ある宇和島市議会議員のトレーニング

阪神大震災支援で動きの悪い体に気づいてトレーニングを始め、いつのまにかトライアスリートになってしまった私。

【2010年代<血液型と病気リスク論>の登場】難波先生より

2016-04-04 16:33:44 | 難波紘二先生
【2010年代<血液型と病気リスク論>の登場】
◆永田宏の「血液型と病気のリスク」論
 最近「血液型と性格は関係ないが、病気の罹りやすさと関係がある」という論者が出てきました。『血液型で分かる、なりやすい病気・なりにくい病気』などの著者永田宏(長浜バイオ大学教授)です。彼は1959年生まれ、筑波大卒で、同大学院理工学修士をへて東京医科歯科大大学院で「医学博士号」をもらっています。
 勤務先の長浜バイオ大学は1学部(バイオサイエンス学部)3学科(バイオサイエンス学科、アニマル・バイオサイエンス学科、コンピュータ・バイオサイエンス学科)だけの構成で、全学部で25人いる教授のうち「医学博士」の所持者は6人にすぎません。「コンピュータ・バイオサイエンス学科」の学科長永田宏氏は専門が「医療情報学、医療経済学」となっています。
 彼は『血液型で分かる病気のリスク』(幻冬社,2014)というような本だけでなく、『貧乏人は医者にかかるな!』(集英社新書、2007)、『命の値段が安すぎる:医療の貧困』(ちくま新書、2009)、『バカ学生を医者にするな!』(毎日新聞出版、2010)、『実はすごい町医者の見つけ方:病院ランキングではわからない』(講談社+α文庫、2013)というような医療本も書いています。ただタイトルからわかるように、首尾一貫した主張はなく、刹那的に本を書いているようです。
 永田の「血液型と病気の関連性」の説は、簡略のために帯に書いてある文言を取り上げます。「胃がんのリスクが高いA型。ピロリ菌に弱いO型」(講談社ブルーバックス)、「A型→胃がん、B型→すい臟がん、O型→ピロリ菌に要注意、AB型→血栓症リスクはO型の約10倍!」とあります。
 いずれも文献を明示しないで「相対リスク」(ABO各型を比べた場合の病気への罹りやすさ。いずれも規準とする血液型での発症率を1.0としそれに対する比率で示す)のみを示したものです。その範囲が0.80〜1.30なので、「有意差」があるかどうかもはっきりしない数値です。
 文字数にゆとりがないので、内容には立ち入りませんが、戦前に心理学者古川竹二に対して京大医学部の金関丈夫が突きつけた疑問がそのまま当てはまると思います。

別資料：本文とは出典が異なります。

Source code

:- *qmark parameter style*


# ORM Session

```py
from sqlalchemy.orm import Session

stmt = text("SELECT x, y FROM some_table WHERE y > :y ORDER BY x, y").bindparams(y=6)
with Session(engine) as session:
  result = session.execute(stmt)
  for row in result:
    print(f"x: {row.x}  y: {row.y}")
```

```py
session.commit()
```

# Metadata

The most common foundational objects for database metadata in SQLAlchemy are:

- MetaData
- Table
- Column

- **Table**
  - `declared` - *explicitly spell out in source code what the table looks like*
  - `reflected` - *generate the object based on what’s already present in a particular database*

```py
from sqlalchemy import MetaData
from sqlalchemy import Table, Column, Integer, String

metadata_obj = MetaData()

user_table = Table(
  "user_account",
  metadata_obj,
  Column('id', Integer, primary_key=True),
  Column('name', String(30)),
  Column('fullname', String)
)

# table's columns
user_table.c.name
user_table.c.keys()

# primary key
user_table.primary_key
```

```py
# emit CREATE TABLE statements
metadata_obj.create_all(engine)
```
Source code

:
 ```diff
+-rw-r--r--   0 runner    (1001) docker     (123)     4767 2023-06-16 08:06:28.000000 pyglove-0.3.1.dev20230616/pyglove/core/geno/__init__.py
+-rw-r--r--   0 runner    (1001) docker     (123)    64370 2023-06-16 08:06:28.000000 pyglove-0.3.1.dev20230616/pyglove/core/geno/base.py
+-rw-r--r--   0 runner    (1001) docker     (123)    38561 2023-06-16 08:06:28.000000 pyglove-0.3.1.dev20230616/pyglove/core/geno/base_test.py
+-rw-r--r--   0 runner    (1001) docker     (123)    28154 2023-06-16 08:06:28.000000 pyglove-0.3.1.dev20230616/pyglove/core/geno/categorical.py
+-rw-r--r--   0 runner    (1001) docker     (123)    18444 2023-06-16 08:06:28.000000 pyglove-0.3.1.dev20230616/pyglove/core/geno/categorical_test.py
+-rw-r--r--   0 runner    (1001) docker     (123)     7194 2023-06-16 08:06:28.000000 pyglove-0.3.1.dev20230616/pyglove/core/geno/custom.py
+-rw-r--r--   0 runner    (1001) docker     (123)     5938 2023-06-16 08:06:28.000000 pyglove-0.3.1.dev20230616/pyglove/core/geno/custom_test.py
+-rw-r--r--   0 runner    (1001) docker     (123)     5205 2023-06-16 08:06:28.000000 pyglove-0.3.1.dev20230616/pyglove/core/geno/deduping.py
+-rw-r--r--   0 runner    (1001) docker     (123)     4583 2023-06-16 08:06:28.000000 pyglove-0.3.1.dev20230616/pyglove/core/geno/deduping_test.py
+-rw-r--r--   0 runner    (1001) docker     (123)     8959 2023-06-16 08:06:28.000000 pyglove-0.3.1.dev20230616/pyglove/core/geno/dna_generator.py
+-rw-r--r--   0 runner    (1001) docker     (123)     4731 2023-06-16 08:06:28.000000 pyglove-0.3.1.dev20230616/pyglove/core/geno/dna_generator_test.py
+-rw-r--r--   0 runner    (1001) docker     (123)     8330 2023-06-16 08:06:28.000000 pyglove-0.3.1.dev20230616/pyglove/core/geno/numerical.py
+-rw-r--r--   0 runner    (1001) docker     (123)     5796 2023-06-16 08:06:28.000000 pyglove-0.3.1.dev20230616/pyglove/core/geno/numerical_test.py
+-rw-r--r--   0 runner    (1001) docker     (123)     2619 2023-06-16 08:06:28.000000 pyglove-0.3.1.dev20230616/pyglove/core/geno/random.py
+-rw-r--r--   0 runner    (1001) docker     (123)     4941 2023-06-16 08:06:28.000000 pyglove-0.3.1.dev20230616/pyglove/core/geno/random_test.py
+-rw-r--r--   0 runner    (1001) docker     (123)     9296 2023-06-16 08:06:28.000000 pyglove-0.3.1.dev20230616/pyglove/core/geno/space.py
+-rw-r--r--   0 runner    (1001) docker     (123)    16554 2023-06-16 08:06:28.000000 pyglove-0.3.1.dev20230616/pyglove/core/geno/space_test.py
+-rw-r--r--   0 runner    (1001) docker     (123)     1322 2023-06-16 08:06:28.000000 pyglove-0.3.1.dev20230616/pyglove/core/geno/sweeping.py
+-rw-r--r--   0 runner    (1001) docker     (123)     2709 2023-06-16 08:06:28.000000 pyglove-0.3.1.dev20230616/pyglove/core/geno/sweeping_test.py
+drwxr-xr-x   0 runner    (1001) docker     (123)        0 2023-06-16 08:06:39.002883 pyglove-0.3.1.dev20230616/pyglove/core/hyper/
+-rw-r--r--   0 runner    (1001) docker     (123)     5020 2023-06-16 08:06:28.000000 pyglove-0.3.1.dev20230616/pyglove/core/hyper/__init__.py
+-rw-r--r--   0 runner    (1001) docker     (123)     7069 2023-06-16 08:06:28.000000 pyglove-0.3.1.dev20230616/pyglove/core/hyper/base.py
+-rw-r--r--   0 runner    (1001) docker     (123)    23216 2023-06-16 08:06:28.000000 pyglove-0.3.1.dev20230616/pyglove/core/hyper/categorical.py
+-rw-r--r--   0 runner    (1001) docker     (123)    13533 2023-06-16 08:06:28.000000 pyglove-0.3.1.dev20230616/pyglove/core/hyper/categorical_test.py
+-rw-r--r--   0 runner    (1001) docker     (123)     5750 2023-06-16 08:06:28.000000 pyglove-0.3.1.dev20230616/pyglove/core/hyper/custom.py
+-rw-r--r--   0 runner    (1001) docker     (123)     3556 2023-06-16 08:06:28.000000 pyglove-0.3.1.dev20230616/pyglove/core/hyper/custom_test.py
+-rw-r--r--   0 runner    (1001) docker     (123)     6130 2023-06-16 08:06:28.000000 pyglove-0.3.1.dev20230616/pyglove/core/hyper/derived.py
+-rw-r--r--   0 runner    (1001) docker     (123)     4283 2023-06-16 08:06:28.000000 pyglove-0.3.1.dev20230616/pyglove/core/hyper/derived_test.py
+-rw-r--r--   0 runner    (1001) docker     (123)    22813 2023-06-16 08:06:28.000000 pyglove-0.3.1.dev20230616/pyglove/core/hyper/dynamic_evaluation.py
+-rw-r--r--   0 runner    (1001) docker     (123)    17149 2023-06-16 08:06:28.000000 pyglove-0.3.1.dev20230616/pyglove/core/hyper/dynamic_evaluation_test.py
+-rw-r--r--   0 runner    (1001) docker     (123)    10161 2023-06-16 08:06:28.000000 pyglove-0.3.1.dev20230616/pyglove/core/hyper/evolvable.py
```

「もしABO血液型が特定の病気への罹りやすさを決定しているのなら、なぜそれらの病気はメンデルの法則に従い、遺伝性疾患として現れないのか?」。ABO式が病気の罹りやすさを決めているとすれば、新たな就職、結婚差別を生むことにもつながりかねません。
 だが安心してください。かつて1970~80年に起こった「第二次血液型ブーム」の終焉を知っている、竹内久美子、藤田紘一郎や永田宏などは、現在の高齢者はもう「血液型と性格の関連」を信じていないのを知っており、それで高齢化社会になった現在、新たに「血液型・病気相関論」を唱えているのだと筆者は考えています。4つに分かれる「ABO式血液型」が「性格・相性と関係する」といっても信じてもらえないが、「病気と関係する」と言われればお年寄りは興味をもってくれるかも知れません。